Start of Block
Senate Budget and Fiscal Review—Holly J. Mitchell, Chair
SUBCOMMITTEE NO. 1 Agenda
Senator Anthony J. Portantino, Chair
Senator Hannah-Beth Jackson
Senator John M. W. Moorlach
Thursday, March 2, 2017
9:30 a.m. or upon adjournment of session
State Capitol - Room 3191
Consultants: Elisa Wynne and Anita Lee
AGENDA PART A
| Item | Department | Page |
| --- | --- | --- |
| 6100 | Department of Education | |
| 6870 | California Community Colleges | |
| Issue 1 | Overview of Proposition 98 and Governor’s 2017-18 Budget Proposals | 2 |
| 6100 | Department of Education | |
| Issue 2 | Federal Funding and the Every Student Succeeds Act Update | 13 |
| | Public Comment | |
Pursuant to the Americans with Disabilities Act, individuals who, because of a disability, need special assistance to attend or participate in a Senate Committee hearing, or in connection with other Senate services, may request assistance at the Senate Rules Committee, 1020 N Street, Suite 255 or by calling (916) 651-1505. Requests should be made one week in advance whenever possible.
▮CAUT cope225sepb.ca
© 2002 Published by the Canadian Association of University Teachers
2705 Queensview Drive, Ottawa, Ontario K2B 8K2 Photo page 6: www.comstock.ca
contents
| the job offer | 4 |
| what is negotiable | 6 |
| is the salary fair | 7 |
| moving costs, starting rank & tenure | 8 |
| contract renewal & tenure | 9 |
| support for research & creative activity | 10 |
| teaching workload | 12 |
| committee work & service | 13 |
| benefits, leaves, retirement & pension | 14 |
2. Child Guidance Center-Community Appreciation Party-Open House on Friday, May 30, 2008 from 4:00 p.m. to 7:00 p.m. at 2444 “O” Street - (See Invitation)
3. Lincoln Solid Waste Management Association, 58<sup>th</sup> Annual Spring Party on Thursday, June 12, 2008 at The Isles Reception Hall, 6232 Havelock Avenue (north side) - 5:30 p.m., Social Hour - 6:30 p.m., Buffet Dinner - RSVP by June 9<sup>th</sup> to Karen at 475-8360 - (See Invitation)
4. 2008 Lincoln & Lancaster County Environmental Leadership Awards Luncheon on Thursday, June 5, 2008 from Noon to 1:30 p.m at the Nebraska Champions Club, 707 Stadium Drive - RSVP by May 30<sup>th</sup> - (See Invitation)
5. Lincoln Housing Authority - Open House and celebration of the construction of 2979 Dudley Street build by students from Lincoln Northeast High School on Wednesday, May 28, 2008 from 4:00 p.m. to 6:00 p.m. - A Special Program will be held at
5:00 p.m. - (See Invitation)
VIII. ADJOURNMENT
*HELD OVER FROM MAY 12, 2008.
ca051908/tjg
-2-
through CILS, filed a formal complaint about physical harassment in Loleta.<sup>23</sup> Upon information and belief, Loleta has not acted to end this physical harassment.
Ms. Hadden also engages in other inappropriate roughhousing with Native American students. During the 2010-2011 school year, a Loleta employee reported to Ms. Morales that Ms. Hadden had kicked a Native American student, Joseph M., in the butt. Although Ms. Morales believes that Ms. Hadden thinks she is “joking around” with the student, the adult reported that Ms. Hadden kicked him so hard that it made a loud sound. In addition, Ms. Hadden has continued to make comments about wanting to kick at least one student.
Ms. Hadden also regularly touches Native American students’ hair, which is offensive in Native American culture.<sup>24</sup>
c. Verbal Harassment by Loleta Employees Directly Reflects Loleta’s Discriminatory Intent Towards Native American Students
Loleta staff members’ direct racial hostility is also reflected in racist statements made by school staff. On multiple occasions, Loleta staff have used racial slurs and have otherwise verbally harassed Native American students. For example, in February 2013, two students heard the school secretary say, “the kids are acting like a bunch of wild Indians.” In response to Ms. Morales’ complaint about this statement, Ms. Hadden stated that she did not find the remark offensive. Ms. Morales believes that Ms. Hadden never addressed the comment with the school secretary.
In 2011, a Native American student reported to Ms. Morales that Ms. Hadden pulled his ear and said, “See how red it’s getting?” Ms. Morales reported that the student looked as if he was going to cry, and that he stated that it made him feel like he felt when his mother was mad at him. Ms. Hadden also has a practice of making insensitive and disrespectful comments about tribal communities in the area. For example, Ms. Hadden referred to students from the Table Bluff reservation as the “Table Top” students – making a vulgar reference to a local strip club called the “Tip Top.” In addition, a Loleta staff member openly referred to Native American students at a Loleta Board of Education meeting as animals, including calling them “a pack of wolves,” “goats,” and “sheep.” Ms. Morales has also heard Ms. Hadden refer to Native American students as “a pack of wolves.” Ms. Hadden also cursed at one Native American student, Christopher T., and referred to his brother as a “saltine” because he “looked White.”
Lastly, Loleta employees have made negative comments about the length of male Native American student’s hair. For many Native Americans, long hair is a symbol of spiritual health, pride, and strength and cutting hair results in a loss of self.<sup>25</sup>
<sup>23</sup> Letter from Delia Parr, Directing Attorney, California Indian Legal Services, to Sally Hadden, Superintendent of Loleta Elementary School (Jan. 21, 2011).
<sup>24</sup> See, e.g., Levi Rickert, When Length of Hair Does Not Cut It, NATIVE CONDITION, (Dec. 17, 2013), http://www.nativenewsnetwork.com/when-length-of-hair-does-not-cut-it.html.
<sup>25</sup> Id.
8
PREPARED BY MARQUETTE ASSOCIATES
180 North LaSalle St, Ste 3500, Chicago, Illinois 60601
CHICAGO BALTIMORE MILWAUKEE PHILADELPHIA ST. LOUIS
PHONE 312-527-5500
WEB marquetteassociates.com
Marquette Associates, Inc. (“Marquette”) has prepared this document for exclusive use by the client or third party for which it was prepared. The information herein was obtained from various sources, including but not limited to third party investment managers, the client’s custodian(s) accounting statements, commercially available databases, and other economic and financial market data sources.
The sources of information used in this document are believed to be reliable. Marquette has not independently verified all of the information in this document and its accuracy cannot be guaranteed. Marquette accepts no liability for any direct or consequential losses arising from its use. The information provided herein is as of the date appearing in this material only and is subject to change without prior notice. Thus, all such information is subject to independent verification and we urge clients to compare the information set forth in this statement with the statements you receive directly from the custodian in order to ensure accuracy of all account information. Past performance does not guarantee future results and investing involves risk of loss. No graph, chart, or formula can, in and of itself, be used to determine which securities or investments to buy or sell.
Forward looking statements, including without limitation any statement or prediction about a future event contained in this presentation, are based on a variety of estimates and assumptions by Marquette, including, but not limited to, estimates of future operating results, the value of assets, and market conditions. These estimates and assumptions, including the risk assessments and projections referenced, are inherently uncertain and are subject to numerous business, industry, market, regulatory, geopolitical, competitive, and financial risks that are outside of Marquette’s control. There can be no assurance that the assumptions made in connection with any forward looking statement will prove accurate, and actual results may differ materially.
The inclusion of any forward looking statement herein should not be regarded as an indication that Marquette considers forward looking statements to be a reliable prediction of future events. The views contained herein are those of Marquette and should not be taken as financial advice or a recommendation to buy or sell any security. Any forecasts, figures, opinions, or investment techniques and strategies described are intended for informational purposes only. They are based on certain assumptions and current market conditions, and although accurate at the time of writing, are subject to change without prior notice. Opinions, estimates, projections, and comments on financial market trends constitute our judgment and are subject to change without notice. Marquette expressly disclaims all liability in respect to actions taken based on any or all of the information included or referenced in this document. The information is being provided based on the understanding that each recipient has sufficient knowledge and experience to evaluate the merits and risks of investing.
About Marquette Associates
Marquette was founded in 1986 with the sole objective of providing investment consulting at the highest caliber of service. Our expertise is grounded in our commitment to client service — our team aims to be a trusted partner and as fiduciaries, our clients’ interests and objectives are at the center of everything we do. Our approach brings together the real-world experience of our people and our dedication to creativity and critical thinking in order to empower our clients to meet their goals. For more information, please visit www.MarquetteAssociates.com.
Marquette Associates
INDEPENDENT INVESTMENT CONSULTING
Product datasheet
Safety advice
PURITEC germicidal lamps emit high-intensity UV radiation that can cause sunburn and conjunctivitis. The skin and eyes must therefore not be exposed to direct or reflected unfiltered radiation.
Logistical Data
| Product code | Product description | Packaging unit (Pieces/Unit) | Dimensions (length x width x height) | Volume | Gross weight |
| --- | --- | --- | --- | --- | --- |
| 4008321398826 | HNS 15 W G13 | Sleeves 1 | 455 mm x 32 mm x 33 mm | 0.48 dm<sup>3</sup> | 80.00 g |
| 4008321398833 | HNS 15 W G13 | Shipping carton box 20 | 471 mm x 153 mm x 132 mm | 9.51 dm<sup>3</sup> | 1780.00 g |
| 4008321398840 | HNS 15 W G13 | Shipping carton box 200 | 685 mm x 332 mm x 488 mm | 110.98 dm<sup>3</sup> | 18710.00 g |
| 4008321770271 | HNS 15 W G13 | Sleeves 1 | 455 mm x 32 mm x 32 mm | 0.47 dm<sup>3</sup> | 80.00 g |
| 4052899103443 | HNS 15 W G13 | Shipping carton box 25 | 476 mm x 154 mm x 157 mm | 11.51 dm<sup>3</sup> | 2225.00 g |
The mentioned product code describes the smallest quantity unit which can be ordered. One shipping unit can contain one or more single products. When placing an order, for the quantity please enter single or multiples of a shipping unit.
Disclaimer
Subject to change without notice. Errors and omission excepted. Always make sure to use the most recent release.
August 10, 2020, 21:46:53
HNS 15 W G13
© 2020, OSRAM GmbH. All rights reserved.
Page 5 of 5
End of Block
#### To do
Keep both end lines and retype everything in the records above from the line containing "ca051908/tjg" through the line containing "through CILS, filed", exactly, with nothing else.

#### Response
ca051908/tjg
-2-
through CILS, filed a formal complaint about physical harassment in Loleta.<sup>23</sup> Upon information and belief, Loleta has not acted to end this physical harassment.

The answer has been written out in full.